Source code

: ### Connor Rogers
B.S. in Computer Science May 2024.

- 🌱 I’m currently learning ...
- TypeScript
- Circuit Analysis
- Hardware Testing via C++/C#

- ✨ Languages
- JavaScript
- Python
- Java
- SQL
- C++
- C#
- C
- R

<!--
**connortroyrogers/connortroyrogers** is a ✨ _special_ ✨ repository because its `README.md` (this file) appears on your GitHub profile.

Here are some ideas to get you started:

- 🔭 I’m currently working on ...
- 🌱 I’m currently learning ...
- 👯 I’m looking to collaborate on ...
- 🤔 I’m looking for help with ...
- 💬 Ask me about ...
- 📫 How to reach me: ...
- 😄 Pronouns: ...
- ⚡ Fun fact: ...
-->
-=-=-
JOB: Reproduce every one of the entries above line for line, keeping each character, symbol, and blank line unchanged.

RESULT OF THE EXERCISE:
Source code

: ### Connor Rogers
B.S. in Computer Science May 2024.

- 🌱 I’m currently learning ...
- TypeScript
- Circuit Analysis
- Hardware Testing via C++/C#

- ✨ Languages
- JavaScript
- Python
- Java
- SQL
- C++
- C#
- C
- R

<!--
**connortroyrogers/connortroyrogers** is a ✨ _special_ ✨ repository because its `README.md` (this file) appears on your GitHub profile.

Here are some ideas to get you started:

- 🔭 I’m currently working on ...
- 🌱 I’m currently learning ...
- 👯 I’m looking to collaborate on ...
- 🤔 I’m looking for help with ...
- 💬 Ask me about ...
- 📫 How to reach me: ...
- 😄 Pronouns: ...
- ⚡ Fun fact: ...
-->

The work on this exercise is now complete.